In our work on automating machine learning computations in cheminformatics with scientific workflow tools, we have came to realize something; Dynamic scheduling in scientific workflow tools is very important and sometimes badly needed.
What I mean is that new tasks should be able to be scheduled during the execution of a workflow, not just in its scheduling phase.
What is striking is that far from all workflow tools allow this. Many tools completely separate the execution into two stages:
- Scheduling tasks to be run
- Executing those tasks
The case where we really have needed this was for running machine learning algorithms on data sets of various data set sizes. To gain optimal models, we have been first first optimizing the cost parameter to our training step by running a parameter-sweep over a set of cost values. The performance of training with different cost values is then evaluated and an optimal cost is chosen. And now comes the interesting part: We want to schedule a defined workflow with this newly selected cost value. This is not easily done in Luigi even with our SciLuigi extension since Luigi separates scheduling and execution, but also since parameters to workflows must be initiated at scheduling time. Thus we can not use a value resulting from calculations within a workflow run to start the next task, inside the same workflow.

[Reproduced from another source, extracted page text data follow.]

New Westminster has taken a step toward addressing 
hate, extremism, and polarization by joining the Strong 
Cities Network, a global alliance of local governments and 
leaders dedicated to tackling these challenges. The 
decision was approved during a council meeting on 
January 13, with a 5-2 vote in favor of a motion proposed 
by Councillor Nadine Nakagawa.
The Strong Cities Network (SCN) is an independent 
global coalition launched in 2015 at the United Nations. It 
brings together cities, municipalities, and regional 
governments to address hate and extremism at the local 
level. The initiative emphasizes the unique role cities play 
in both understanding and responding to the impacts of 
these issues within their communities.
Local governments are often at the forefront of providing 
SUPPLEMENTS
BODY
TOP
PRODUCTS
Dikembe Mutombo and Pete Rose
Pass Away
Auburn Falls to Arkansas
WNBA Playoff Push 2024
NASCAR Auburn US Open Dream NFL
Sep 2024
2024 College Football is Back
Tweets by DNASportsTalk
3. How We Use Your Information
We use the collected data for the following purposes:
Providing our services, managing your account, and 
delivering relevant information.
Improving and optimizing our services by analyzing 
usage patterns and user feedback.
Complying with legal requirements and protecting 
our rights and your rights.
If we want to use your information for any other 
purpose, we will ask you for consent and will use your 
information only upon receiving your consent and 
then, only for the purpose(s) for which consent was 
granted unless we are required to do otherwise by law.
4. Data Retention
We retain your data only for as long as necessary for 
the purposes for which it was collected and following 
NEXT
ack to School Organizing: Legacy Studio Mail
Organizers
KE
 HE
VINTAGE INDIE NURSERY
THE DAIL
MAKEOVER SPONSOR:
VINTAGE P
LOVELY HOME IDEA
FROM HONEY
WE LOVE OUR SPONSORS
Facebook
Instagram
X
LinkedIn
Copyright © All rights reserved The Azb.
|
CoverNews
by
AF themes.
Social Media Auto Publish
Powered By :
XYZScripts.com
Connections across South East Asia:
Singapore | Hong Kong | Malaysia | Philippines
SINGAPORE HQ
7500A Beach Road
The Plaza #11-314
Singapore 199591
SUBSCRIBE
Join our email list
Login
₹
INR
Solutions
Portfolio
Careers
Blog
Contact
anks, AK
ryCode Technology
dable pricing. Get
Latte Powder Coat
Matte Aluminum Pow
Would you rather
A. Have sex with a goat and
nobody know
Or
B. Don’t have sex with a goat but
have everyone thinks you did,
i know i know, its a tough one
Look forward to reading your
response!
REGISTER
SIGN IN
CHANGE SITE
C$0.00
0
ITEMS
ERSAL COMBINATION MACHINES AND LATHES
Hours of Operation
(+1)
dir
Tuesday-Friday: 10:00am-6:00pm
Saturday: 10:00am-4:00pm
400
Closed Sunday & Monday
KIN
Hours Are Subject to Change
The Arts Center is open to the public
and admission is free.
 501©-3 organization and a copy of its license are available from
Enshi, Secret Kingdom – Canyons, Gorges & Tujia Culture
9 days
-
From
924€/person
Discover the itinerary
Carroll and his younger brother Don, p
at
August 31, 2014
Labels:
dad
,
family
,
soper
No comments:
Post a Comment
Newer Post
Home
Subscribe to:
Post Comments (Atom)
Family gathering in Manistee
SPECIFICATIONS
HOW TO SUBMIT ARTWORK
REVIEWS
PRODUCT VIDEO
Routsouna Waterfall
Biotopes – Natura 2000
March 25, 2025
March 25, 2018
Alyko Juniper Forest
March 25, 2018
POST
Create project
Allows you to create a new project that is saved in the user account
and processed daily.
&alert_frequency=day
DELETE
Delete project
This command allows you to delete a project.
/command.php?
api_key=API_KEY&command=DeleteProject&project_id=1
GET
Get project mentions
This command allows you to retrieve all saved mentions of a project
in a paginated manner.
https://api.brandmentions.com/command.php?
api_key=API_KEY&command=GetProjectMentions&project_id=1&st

Of course we found a work-around for this: We created a task that takes the chosen cost value and executes a shell command to start a separate python process with that other part of the workflow. It works, but it results in various problems. For one, things are not closely integrated, we get extra overhead and the separate workflow instance will create separate logging, audit files etc. Thus, this is something I would like to see in the next workflow system we use: Ability to schedule new tasks continuously from during execution of a workflow.
Interestingly this is a feature that comes for free in tools that adhere to the dataflow paradigm. In most dataflow tools you have independently running processes that receive messages with input data that continuously schedule new tasks as they receive messages until the system hands them a message telling them to shut down. "Dynamic scheduling" is really how dataflow systems work in other words, which I find interesting. I think the dataflow system Nextflow works like this. And so does my little experiment in a pure Go workflow library, which I started hacking on out of frustration with some other tools a long time ago, although that one still lacks most other popular features ;)
I just had not realized how important this feature could be, for very common use cases.
EDIT 2020-10-19: Fixed some typos and improved flow of some sentences.